Major Accomplishments in 2005
The key to the effectiveness of grain-boundary engineering lies in the microstructure of what we are calling twin-related domains, or TRDs. Twinning, known for its symmetrical crystal structure, occurs when crystals are subject to stress or other extreme conditions. Materials engineered with the grain-boundary process tend to have large, well-developed TRDs, which significantly improve the materials’ strength. A stress-corrosion crack encountering a TRD usually has to go around it; such a dense cluster of strong boundaries is too tough to crack. On the other hand, normal nonengineered materials have more weak boundaries and less well-developed TRDs, and a crack can easily find large, continuous paths of weak boundaries.
|Figure 1. Perspective images of stress-corrosion crack surfaces from normal and grain-boundary-engineered materials. Not only do the engineered materials last up to five times longer, the difference in roughness shows that the material cracks in a completely different way that can be traced back to its grain-boundary structure.|
We discovered how strong boundaries tend to cluster into TRDs and how this clustering affects material performance in terms of failure resistance, uniformity, isotropy, and roughness of these fracture surfaces. Figure 1 shows how these surfaces roughened by corrosion look completely different in the two materials. While the normal material has prominent ridges and valleys aligned with the direction of the crack growth, the roughness in the engineered material is weaker, more uniform, and more random.
Our results have greatly clarified how these TRDs behave, how the boundaries connect together in networks, and how they control the fractal-like surfaces shown in the figure.
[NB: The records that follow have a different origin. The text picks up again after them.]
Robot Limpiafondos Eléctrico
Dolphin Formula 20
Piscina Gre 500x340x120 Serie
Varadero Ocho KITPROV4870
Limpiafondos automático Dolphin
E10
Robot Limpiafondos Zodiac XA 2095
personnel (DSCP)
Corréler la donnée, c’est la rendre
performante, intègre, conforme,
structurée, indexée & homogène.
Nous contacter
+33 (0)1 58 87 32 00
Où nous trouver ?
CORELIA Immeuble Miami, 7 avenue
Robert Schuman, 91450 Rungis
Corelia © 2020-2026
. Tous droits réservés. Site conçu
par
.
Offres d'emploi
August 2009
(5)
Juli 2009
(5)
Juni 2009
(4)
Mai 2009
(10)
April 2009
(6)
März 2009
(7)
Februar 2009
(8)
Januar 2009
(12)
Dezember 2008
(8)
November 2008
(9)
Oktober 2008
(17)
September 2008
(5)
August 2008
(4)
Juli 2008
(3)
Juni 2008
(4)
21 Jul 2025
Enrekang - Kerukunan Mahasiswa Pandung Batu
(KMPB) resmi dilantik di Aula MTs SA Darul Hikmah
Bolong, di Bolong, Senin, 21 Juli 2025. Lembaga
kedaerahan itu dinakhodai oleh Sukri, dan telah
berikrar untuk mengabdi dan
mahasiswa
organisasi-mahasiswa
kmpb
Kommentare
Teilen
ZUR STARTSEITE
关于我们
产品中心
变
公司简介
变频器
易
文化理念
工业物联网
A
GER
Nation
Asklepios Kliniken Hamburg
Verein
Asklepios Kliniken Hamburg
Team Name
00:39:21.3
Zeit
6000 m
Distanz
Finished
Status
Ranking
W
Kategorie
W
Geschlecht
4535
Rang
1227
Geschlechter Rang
The networks are highly correlated, so using a simple percolation theory of network connectivity was not sufficient to understand them.
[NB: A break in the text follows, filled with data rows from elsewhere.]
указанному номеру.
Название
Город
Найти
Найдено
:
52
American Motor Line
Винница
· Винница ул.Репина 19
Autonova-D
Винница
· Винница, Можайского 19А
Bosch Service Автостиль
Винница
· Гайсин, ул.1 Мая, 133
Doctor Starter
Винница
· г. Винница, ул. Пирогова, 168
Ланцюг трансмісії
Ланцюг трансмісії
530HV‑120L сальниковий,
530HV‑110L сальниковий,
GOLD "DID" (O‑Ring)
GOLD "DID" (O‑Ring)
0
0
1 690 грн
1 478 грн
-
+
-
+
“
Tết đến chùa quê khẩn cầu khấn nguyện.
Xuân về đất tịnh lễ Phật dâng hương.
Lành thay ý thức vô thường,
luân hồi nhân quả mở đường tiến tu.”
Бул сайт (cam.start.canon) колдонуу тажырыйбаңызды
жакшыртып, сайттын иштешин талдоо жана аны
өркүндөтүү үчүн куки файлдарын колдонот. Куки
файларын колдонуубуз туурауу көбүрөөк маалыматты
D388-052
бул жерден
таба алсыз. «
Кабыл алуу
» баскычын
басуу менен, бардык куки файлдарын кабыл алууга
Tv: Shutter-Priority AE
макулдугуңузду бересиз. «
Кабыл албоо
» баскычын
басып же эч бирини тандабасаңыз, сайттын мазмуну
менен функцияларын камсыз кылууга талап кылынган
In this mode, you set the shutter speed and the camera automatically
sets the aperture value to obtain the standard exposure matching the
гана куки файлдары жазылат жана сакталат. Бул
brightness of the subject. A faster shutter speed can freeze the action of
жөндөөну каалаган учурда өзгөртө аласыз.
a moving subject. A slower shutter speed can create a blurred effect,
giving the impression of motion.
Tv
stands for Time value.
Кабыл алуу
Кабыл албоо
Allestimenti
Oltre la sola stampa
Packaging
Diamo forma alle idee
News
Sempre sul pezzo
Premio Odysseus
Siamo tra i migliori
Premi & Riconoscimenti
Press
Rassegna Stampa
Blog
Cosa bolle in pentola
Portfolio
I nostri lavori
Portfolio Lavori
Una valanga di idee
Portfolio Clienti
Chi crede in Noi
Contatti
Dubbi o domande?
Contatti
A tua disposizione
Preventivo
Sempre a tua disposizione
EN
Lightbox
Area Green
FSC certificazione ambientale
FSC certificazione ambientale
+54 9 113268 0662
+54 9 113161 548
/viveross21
Instead, we produced the first complete mathematical description of the relationships among the different types of strong boundaries, which enabled us to explore the constraints on grain-boundary networks in a simple, efficient, and mathematically rigorous manner.
The constraints impose a degree of order and structure on the TRDs, and we have found that the resulting computer-generated microstructures tend to naturally fall into quite realistic patterns that can be optimized to closely mimic an experimentally obtained microstructure (Figure 2). The computational microstructure shows clearly defined TRDs with complex networks of boundaries inside. If we count the grain-boundary populations in detail, we find that the match is quantitative as well as qualitative. We can match the statistics measured in real materials to within the limits of random sampling.
|Figure 2. This comparison of (a) an experimentally measured microstructure from grain-boundary-engineered copper and (b) an optimized computational model designed to mimic it shows good agreement and similarity. Our model tends to produce grain-boundary networks that are quite similar to those in the real material.|
Grain-boundary engineering techniques effectively improve fracture toughness,
stress-corrosion resistance, and superconducting properties by factors of five.
By understanding the laws governing grain-boundary network correlations and
how they translate into material properties, we will create better grain-boundary-engineered
materials designed for specific applications. There is a growing awareness
that crystallographic correlations on supra-grain length scales are essential
to the performance of many materials, and our techniques may be a key to understanding
these length scales.
B. W. Reed et al., “The Structure of the Cubic Coincident Site Lattice Rotation Group,” Acta Cryst. A60, 263 (2004).
V. Y. Gertsman and B. W. Reed, “On the Three-Dimensional Twin-Limited Microstructure,” Z. Metallkd. 96, 1106 (2005).
B. W. Reed et al., “Mathematical Methods for Analyzing Highly-Twinned Grain Boundary Networks,” Scripta Materialia 54, 1029 (2006).